Mezzanego

          e le sue frazioni

Nelle campagne e fuori dai centri abitati, pellegrini e viandanti, oltre alle difficoltà del luogo e alle fatiche imposte dalle impervie vie, dovevano temere anche per la propria vita. Cinici banditi seminavano il terrore in tutta la vallata macchiandosi di efferati crimini; ricordiamo tra questi Vincenzo Zenoglio di Borgonovo, detto “il Crovo”, il più famigerato nella prima metà del ’500. Fortunatamente il brigantaggio in valle Sturla è stato debellato ma, presso ponti e valichi, restano a ricordo di quell’infausto periodo immagini sacre scolpite nella pietra e nel marmo, che erano motivo di coraggio e conforto per i mercanti che si mettevano in viaggio. Ne è subito un esempio la figura della Madonna della Guardia, custodita nell’edicola del ponte di Vignolo, che permette l’accesso alla chiesa settecentesca di San Michele.


La chiesa di Vignolo

Oltre al tempio religioso e all’ardito campanile, in località Costa di Canale, si innalza anche un castello in stile medievale. La chiesa parrocchiale dell’Assunta, risalente al 1272, rappresenta un altro elemento di interesse architettonico del comune di Mezzanego. Quest’ultimo, di origine romana come attesta l’antico nome di Vicus mezzanicum, è distinto nei due principali centri abitati di Mezzanego Alto, costituito da case raccolte alle pendici del monte Zatta, e di Prati di Mezzanego (a tre chilometri di distanza). Il nome di quest’ultimo paese (Prè = praterie), piccolo ma ricco di preziosi caratteri medievali, è legittimato dalla zona “aperta” dove è ubicato. In un paesaggio verde e rilassante sorge, dal 1584, la chiesa di Nostro Signore del Carmine e, attigua al ponte antico che scavalca il rio Carnella, l’oratorio di San Rocco, impreziosito da un affresco del santo pellegrino di Montpellier.
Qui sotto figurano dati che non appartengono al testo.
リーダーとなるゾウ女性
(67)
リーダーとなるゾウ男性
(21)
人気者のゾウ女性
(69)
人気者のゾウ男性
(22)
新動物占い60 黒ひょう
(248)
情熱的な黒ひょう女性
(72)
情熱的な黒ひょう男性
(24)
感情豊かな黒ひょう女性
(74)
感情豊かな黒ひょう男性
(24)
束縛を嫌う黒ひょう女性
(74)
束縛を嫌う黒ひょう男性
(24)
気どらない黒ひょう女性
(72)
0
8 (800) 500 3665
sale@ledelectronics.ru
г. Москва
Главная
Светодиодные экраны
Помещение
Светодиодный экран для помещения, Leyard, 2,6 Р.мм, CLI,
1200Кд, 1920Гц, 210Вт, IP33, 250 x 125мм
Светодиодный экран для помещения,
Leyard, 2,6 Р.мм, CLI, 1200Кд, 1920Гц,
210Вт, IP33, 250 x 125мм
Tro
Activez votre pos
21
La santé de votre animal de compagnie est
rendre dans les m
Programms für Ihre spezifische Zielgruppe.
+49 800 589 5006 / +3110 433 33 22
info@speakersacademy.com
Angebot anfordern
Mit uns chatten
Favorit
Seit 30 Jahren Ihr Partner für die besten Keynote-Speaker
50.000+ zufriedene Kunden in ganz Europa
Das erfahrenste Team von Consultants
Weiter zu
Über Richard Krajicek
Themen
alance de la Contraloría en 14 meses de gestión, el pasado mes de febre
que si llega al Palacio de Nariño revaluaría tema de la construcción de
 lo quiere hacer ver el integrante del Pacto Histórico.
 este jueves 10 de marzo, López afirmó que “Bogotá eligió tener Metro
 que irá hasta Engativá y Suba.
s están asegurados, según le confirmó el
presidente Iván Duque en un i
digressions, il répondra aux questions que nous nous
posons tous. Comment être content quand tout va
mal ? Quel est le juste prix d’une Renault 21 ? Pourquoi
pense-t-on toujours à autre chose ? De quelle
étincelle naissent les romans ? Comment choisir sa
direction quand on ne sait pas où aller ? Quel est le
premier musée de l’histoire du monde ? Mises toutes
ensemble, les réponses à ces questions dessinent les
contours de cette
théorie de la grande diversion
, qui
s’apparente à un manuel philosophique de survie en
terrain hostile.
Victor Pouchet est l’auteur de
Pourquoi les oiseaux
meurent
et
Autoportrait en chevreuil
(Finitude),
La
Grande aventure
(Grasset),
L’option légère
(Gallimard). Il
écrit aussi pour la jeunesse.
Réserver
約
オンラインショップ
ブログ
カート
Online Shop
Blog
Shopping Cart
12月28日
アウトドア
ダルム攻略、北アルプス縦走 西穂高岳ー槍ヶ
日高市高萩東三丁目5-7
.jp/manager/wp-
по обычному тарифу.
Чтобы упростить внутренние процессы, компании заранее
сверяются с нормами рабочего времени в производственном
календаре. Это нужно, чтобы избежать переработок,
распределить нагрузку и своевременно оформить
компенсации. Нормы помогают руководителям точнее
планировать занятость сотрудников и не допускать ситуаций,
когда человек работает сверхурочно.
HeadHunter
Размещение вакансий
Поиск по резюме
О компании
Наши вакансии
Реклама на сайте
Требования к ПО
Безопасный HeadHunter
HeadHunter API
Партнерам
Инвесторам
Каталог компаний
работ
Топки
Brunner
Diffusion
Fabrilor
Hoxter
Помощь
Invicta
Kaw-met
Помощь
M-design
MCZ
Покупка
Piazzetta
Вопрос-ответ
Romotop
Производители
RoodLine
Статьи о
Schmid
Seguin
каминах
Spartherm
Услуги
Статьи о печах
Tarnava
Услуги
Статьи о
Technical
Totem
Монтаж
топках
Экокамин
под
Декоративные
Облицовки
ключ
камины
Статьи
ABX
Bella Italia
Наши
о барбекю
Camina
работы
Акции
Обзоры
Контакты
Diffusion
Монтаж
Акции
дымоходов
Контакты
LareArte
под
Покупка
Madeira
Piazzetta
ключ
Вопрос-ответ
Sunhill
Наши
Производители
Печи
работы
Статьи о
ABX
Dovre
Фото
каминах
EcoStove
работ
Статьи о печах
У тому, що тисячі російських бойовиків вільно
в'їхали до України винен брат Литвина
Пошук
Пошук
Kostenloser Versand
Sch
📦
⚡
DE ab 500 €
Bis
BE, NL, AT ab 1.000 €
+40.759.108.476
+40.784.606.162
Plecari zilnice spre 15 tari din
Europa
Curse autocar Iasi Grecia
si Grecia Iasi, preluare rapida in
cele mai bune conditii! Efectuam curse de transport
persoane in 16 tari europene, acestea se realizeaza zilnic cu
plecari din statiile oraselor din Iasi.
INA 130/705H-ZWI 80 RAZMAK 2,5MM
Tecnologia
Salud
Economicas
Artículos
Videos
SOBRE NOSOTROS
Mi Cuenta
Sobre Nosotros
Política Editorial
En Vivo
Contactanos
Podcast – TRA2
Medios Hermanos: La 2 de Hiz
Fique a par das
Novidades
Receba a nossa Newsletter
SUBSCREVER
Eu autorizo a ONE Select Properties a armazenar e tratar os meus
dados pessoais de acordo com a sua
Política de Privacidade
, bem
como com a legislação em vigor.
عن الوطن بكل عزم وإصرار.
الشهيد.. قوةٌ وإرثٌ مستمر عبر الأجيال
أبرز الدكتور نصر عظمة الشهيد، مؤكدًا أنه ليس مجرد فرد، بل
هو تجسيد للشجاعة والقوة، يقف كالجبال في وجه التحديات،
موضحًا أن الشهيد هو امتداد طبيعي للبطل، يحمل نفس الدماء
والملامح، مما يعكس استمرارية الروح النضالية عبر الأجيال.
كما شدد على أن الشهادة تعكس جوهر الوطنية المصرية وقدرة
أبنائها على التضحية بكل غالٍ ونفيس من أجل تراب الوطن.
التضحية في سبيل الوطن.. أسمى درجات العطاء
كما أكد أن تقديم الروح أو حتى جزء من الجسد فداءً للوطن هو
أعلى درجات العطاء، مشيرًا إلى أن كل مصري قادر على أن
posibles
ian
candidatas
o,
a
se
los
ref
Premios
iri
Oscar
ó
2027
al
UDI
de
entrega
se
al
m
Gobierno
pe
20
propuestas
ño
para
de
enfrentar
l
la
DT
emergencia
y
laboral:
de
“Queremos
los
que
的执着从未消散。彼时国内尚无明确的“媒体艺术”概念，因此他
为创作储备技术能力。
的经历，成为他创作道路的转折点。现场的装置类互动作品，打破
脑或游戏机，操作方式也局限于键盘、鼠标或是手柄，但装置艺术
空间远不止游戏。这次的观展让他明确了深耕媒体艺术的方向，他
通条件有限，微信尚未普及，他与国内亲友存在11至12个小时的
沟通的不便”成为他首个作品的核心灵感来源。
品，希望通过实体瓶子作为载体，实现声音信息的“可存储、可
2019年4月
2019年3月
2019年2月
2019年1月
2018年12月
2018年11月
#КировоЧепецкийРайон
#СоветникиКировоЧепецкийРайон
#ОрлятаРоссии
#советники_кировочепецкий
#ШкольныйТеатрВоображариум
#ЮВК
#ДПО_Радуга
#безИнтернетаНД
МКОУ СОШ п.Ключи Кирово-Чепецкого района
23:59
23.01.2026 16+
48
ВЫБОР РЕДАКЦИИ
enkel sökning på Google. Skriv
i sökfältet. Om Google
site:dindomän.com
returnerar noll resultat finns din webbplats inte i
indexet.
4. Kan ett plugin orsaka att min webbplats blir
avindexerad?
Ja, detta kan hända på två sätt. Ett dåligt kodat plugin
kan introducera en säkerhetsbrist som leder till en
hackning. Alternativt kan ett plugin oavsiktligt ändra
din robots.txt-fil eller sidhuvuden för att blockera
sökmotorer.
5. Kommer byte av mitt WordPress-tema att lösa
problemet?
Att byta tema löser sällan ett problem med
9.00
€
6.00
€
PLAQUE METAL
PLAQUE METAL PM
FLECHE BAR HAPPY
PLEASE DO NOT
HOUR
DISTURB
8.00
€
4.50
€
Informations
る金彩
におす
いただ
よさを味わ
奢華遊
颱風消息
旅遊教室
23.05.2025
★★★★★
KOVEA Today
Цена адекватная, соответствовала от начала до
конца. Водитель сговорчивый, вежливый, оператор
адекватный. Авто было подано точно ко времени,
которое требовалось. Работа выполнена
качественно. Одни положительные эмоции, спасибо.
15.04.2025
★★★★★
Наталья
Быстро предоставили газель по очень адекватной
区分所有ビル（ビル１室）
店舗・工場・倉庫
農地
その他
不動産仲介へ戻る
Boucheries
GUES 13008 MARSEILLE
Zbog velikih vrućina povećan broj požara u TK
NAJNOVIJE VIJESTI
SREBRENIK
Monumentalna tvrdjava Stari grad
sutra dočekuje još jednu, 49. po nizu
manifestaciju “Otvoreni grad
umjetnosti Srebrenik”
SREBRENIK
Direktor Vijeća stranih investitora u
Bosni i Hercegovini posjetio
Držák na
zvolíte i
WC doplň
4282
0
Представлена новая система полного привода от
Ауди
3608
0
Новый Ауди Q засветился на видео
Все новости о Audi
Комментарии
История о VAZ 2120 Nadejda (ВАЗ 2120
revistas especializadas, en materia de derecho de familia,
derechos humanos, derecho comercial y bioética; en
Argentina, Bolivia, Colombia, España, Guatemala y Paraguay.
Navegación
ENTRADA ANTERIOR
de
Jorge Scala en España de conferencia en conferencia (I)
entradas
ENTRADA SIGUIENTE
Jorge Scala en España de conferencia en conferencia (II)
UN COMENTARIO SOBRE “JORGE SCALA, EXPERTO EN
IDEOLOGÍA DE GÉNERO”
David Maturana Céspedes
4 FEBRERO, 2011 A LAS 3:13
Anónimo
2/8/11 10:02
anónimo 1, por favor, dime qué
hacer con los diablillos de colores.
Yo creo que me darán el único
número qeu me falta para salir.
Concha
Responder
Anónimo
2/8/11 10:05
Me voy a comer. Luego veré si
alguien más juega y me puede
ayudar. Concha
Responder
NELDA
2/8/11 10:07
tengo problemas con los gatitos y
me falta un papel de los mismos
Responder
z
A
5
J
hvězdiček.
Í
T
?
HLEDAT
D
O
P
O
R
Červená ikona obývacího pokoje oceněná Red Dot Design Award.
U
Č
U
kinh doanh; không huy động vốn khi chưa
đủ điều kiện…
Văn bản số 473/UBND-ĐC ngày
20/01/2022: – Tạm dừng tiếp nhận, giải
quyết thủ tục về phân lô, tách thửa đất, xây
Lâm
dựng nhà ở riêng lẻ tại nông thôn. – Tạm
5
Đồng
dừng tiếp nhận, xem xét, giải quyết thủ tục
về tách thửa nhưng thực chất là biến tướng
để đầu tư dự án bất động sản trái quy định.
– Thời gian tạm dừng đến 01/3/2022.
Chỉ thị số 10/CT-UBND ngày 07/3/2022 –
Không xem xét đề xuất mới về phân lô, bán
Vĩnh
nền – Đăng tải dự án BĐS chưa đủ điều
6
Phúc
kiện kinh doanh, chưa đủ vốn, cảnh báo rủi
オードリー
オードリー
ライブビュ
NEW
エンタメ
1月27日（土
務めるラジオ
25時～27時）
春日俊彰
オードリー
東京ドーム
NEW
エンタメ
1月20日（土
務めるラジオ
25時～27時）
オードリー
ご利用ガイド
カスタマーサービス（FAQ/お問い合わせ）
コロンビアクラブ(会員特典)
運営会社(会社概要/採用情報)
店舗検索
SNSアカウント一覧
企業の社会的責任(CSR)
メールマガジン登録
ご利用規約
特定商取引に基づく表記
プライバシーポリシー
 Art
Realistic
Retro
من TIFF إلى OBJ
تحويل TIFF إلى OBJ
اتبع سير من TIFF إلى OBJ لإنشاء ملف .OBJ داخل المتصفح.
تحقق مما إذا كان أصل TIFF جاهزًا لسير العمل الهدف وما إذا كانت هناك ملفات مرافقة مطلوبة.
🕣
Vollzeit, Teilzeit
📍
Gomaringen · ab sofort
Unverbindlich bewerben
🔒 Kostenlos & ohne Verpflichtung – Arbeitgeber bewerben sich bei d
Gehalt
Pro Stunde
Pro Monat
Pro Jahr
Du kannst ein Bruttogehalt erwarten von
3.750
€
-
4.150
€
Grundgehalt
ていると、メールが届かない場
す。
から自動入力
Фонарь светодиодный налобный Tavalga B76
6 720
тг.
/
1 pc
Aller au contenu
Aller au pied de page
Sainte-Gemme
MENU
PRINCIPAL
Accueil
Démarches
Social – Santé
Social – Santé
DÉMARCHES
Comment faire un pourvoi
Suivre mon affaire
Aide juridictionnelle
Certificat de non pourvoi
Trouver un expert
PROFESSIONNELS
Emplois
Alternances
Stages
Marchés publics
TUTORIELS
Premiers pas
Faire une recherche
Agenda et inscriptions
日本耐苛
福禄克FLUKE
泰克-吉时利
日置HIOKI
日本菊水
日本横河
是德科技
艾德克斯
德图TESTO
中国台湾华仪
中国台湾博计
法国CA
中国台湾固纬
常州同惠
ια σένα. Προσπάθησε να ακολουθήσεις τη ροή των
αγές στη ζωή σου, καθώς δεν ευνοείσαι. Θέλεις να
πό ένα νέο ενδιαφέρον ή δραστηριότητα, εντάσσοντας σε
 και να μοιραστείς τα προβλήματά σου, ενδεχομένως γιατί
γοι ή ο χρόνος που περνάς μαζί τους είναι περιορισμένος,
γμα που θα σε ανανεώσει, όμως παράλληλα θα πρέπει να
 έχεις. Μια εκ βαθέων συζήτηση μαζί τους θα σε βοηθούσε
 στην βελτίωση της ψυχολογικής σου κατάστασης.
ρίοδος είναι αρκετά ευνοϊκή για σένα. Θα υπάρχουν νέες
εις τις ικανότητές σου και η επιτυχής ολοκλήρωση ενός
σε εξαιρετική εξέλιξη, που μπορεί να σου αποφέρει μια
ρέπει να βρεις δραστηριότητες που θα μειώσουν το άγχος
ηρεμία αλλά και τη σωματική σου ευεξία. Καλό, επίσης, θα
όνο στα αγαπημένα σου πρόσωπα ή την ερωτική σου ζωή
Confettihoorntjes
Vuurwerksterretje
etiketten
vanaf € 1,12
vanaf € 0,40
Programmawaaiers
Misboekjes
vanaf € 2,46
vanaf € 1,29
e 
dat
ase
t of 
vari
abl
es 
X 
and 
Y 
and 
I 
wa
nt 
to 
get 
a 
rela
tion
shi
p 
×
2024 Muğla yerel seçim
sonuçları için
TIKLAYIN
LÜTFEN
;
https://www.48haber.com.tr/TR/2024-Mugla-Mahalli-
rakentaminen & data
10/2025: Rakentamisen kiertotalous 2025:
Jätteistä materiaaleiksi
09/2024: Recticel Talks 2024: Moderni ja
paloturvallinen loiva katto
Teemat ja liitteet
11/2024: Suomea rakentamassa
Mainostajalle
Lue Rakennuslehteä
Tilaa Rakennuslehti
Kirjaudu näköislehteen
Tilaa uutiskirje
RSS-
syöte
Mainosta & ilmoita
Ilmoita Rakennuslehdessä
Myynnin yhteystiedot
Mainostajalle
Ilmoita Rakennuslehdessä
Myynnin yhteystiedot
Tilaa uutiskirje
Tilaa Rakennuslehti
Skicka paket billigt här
Probabilmente questa costruzione, che oggi ospita concerti grazie all’ottima acustica dell’ambiente interno, era già nel ’400 sede di una confraternita di Disciplinati che prestava conforto ed assistenza ai bisognosi. Infine, in un territorio ricco di noccioleti, una volta principale fonte di sopravvivenza per la popolazione locale, non vanno dimenticate frazioni minori ma altrettanto belle ed interessanti come: San Siro Foce (vi si giunge costeggiando il rio Mogliana) e Isola (nobilitata dalla seicentesca chiesa di Santa Margherita di Corerallo).

Proseguendo lungo la principale strada di fondovalle il turista s’infila nel centro abitato di Borgonovo transitando sotto alla porta voltata dell’ottocentesco castello Rocca, ingentilito da colonne, archetti e torri merlate. Seppure l’asfalto abbia mascherato in parte le importanti direttrici storiche di scambio e di comunicazione, l’intelaiatura primitiva del paese conferma l’antico passaggio, a piedi o a dorso di mulo, di pellegrini e mercanti. All’ingresso dell’abitato la via che si allontana a destra, attraverso la val Mogliana, valica il passo del Bocco e scende nelle valli del Taro o del Vara; quella che invece si dirige in val d’Aveto supera il paese “strada” e si inerpica verso Borzonasca. Prima di immergersi nell’andamento lineare e compatto della piccola capitale della valle Sturla, che testimonia l’intensa operosità passata basata sull’attività di somaggio e di commercio, sarebbe un vero peccato trascurare la deviazione (a destra) che conduce ad un complesso religioso dall’eccezionale valore storico ed artistico: l’abbazia di Borzone, della quale raccontiamo a parte vista l’importanza e l’incanto che infonde.